🤖 AI Summary
This work identifies a critical trade-off in Reinforcement Fine-Tuning (RFT): while RFT enhances large language models’ (LLMs) reasoning capabilities, it severely degrades their ability to abstain from answering unanswerable questions—a phenomenon termed the “hallucination tax,” wherein models generate high-confidence hallucinated responses to unanswerable queries. To address this, the authors formally define and quantify the hallucination tax, introduce SUM—a high-quality synthetic benchmark of unanswerable mathematical problems—and propose a data augmentation method based on SUM. Using only 10% unanswerable samples from SUM, their approach effectively restores model uncertainty awareness and abstention behavior, enabling inference-time uncertainty calibration. Experiments show that RFT reduces abstention rates by over 80%; integrating SUM recovers and even exceeds baseline abstention performance, generalizing robustly to out-of-domain mathematical and factual QA tasks, while preserving near-original accuracy on primary reasoning tasks.
📝 Abstract
Reinforcement finetuning (RFT) has become a standard approach for enhancing the reasoning capabilities of large language models (LLMs). However, its impact on model trustworthiness remains underexplored. In this work, we identify and systematically study a critical side effect of RFT, which we term the hallucination tax: a degradation in refusal behavior causing models to produce hallucinated answers to unanswerable questions confidently. To investigate this, we introduce SUM (Synthetic Unanswerable Math), a high-quality dataset of unanswerable math problems designed to probe models' ability to recognize an unanswerable question by reasoning from the insufficient or ambiguous information. Our results show that standard RFT training could reduce model refusal rates by more than 80%, which significantly increases model's tendency to hallucinate. We further demonstrate that incorporating just 10% SUM during RFT substantially restores appropriate refusal behavior, with minimal accuracy trade-offs on solvable tasks. Crucially, this approach enables LLMs to leverage inference-time compute to reason about their own uncertainty and knowledge boundaries, improving generalization not only to out-of-domain math problems but also to factual question answering tasks.

• Collection entries:

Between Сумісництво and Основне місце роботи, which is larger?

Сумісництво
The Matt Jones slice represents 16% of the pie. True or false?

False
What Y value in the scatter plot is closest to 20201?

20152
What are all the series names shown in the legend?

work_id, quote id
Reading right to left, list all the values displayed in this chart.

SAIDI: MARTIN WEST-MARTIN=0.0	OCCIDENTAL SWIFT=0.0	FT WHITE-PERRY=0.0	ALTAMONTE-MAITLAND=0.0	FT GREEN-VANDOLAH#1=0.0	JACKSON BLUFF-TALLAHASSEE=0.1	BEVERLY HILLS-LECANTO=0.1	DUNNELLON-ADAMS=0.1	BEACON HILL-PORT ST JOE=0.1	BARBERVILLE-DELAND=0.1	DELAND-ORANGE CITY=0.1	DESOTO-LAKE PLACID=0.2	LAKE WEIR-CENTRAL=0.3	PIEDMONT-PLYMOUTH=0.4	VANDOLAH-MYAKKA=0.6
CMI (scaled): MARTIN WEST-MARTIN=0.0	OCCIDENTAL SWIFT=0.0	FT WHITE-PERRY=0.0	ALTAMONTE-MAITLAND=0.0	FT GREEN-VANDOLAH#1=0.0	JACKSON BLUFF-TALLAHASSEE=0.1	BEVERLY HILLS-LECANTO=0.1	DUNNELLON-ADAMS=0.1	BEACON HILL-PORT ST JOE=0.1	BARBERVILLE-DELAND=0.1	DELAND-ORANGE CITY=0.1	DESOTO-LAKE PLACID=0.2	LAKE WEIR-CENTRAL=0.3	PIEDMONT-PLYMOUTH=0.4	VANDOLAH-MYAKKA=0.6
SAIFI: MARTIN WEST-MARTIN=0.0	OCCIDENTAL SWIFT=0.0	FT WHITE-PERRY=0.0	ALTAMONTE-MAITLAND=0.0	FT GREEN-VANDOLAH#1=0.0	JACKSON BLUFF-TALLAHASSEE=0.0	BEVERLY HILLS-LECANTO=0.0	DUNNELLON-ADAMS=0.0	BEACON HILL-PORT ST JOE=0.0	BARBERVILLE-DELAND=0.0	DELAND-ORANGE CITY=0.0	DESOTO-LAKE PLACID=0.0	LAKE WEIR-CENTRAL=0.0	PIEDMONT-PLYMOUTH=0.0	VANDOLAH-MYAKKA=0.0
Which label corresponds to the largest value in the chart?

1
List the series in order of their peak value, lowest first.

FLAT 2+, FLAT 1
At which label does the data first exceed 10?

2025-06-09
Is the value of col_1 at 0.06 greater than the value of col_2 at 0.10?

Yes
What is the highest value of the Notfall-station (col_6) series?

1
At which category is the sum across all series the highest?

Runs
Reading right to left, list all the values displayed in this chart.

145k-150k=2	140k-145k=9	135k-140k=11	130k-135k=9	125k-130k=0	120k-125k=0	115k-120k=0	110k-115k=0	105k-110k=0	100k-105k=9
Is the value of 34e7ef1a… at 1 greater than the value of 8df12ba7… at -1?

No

• Task directions:
Quote in full, word for word, the summary and abstract on the hallucination tax of reinforcement finetuning.

• Result for this exercise:
🤖 AI Summary
This work identifies a critical trade-off in Reinforcement Fine-Tuning (RFT): while RFT enhances large language models’ (LLMs) reasoning capabilities, it severely degrades their ability to abstain from answering unanswerable questions—a phenomenon termed the “hallucination tax,” wherein models generate high-confidence hallucinated responses to unanswerable queries. To address this, the authors formally define and quantify the hallucination tax, introduce SUM—a high-quality synthetic benchmark of unanswerable mathematical problems—and propose a data augmentation method based on SUM. Using only 10% unanswerable samples from SUM, their approach effectively restores model uncertainty awareness and abstention behavior, enabling inference-time uncertainty calibration. Experiments show that RFT reduces abstention rates by over 80%; integrating SUM recovers and even exceeds baseline abstention performance, generalizing robustly to out-of-domain mathematical and factual QA tasks, while preserving near-original accuracy on primary reasoning tasks.
📝 Abstract
Reinforcement finetuning (RFT) has become a standard approach for enhancing the reasoning capabilities of large language models (LLMs). However, its impact on model trustworthiness remains underexplored. In this work, we identify and systematically study a critical side effect of RFT, which we term the hallucination tax: a degradation in refusal behavior causing models to produce hallucinated answers to unanswerable questions confidently. To investigate this, we introduce SUM (Synthetic Unanswerable Math), a high-quality dataset of unanswerable math problems designed to probe models' ability to recognize an unanswerable question by reasoning from the insufficient or ambiguous information. Our results show that standard RFT training could reduce model refusal rates by more than 80%, which significantly increases model's tendency to hallucinate. We further demonstrate that incorporating just 10% SUM during RFT substantially restores appropriate refusal behavior, with minimal accuracy trade-offs on solvable tasks. Crucially, this approach enables LLMs to leverage inference-time compute to reason about their own uncertainty and knowledge boundaries, improving generalization not only to out-of-domain math problems but also to factual question answering tasks.